There are a few thousand sales points for Prada fragrances worldwide.
“Next year we will have very important launches in Prada, which for sure will take the brand further,” he said.
The two companies’ tie-up dates back to May 2003, when Prada Holding NV and Puig inked a 50-50 joint venture for the management of the Italian fashion company’s fragrance and skin-care business globally.
At the time, a priority was to organize Prada’s existing beauty and product makeup line into three main divisions: “multidose” items, mainly for basic skin care; “monodose” products, for specific treatments, and “minidose” units for color.
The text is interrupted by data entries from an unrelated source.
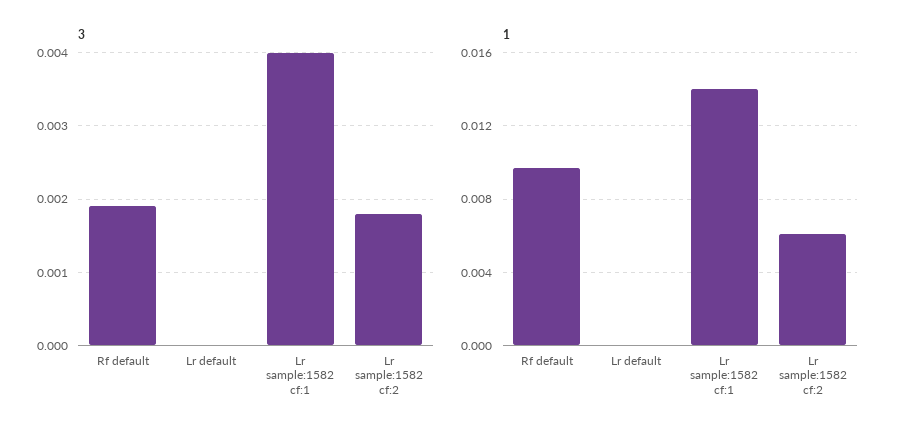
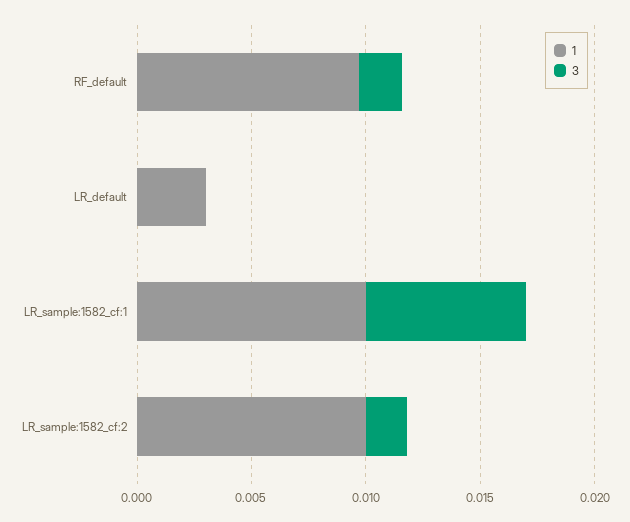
3, Lr sample:1582 cf:1: 0.004 -> 0.007
1, Lr default: 0 -> 0.003
1, Lr sample:1582 cf:1: 0.014 -> 0.01
1, Lr sample:1582 cf:2: 0.006 -> 0.01

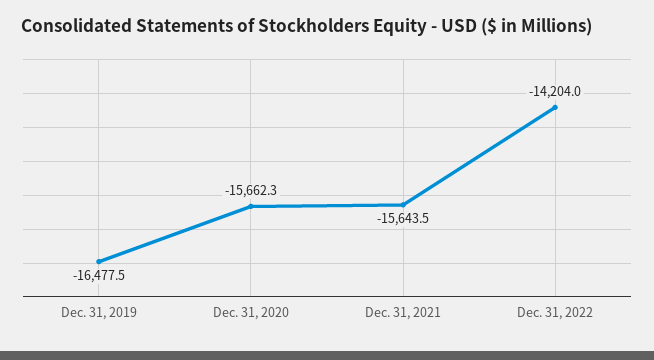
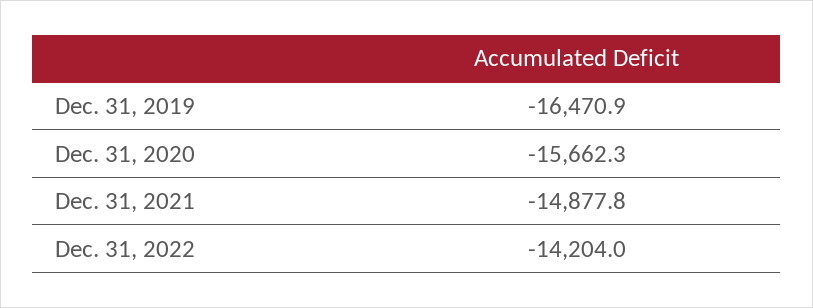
Dec. 31, 2019: -16477.5 -> -16470.9
Dec. 31, 2021: -15643.5 -> -14877.8

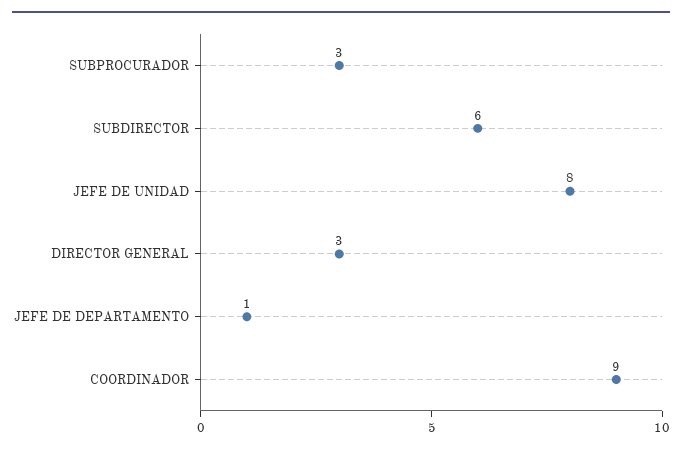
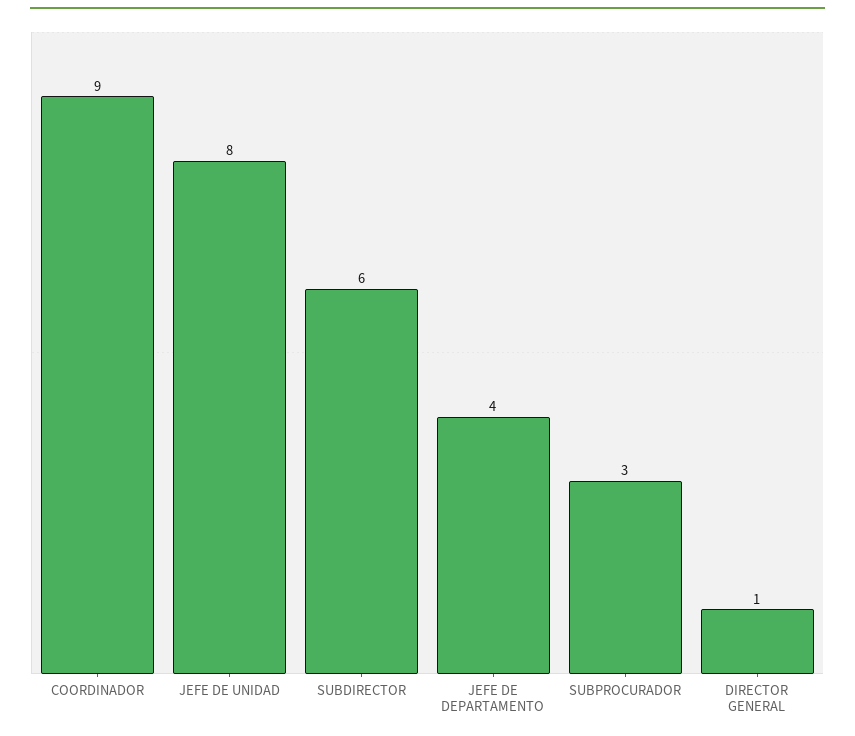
DIRECTOR GENERAL: 3 -> 1
JEFE DE DEPARTAMENTO: 1 -> 4

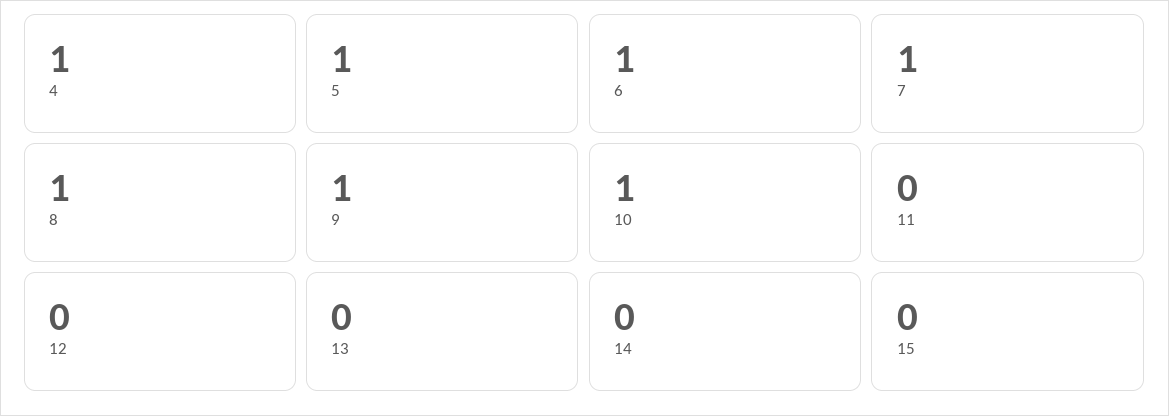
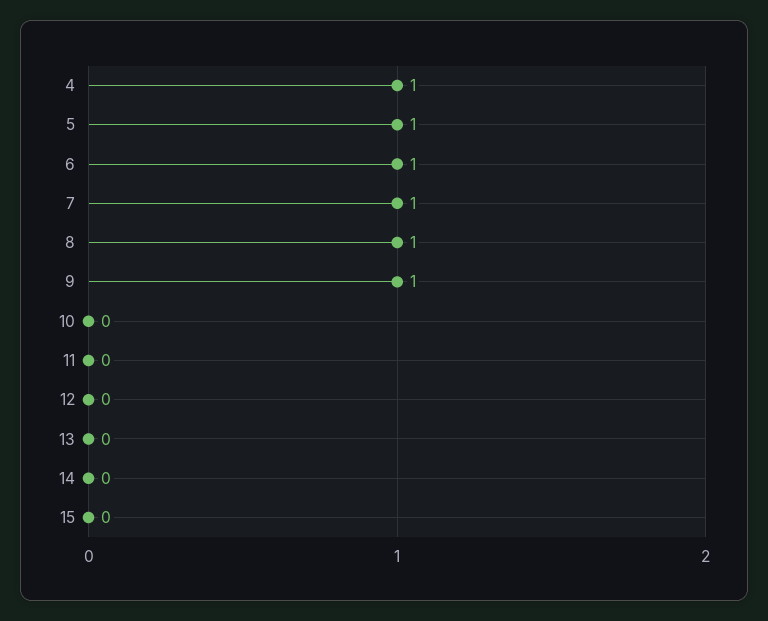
10: 1 -> 0

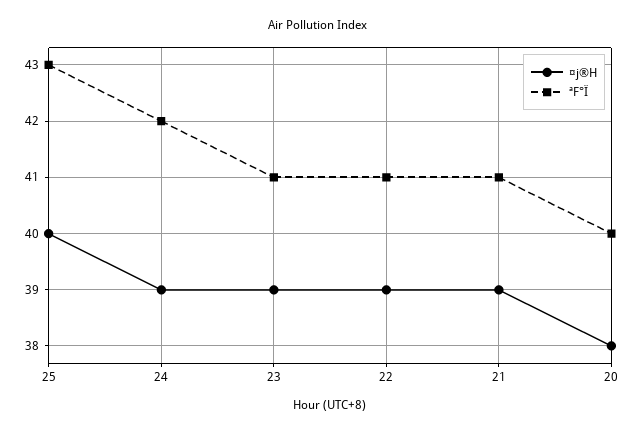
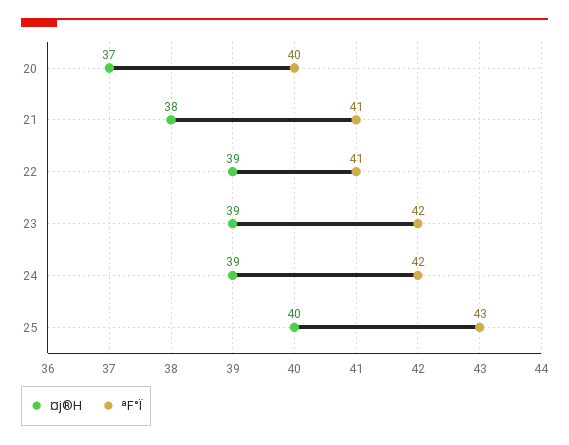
ªF°Ï, 23: 41 -> 42
¤j®H, 21: 39 -> 38
¤j®H, 20: 38 -> 37

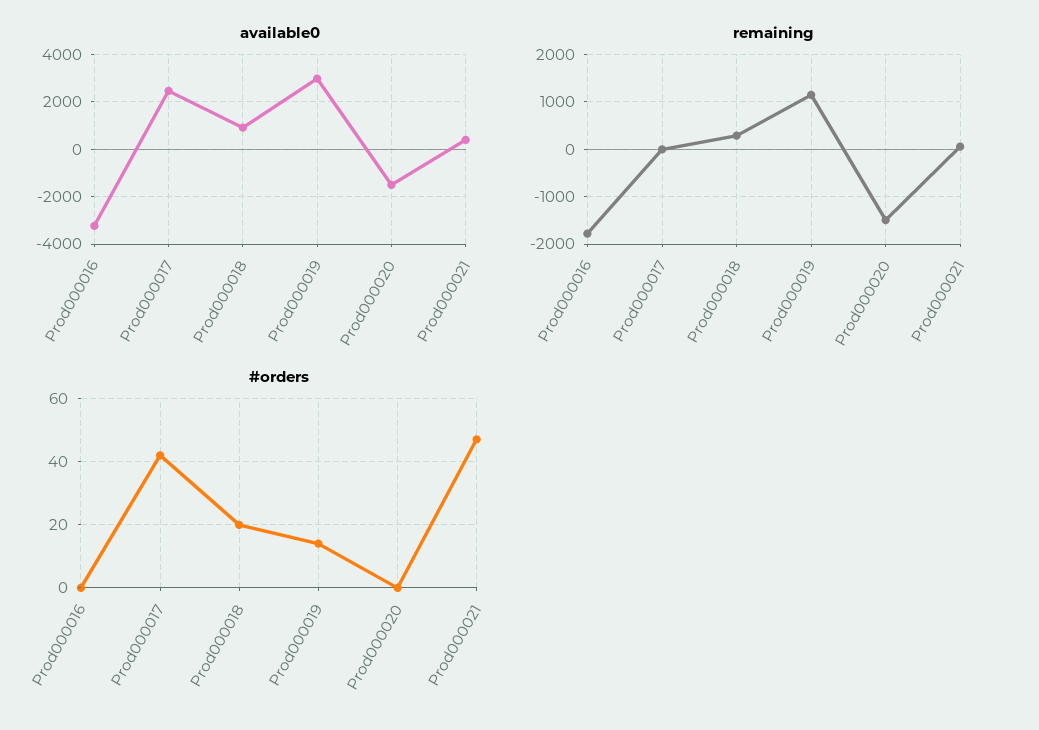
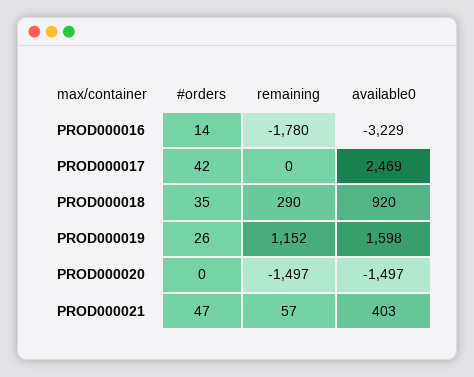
available0, Prod000019: 3000 -> 1598
#orders, Prod000016: 0 -> 14
#orders, Prod000018: 20 -> 35
#orders, Prod000019: 15 -> 26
Other plans included a first fragrance for Prada, slated for a 2004 launch and to increase the brand’s product distribution substantially from its count of some 100 doors to 1,500 ultimately.
Then it was estimated the Prada beauty brand generated $10 million in wholesale revenues, according to industry sources.
Prada first entered the beauty business in September 2000, with the launch of Prada skin care. Its strategy broke all codes of traditional beauty brands, which typically hit the market with a fragrance. Instead, Prada dove straight in with treatment — and treatment not in jars or tubes, but in tiny unidose containers. Next up was color in the form of lip balms, rather than lipsticks.
But that strategy proved to be complicated for consumers, and the line was discontinued less than a decade after its introduction.
Puig has been on the acquisition trail of late. In mid-June, it snapped up Dries Van Noten, adding fuel to the speculation about the longevity of the Prada fragrance and beauty license.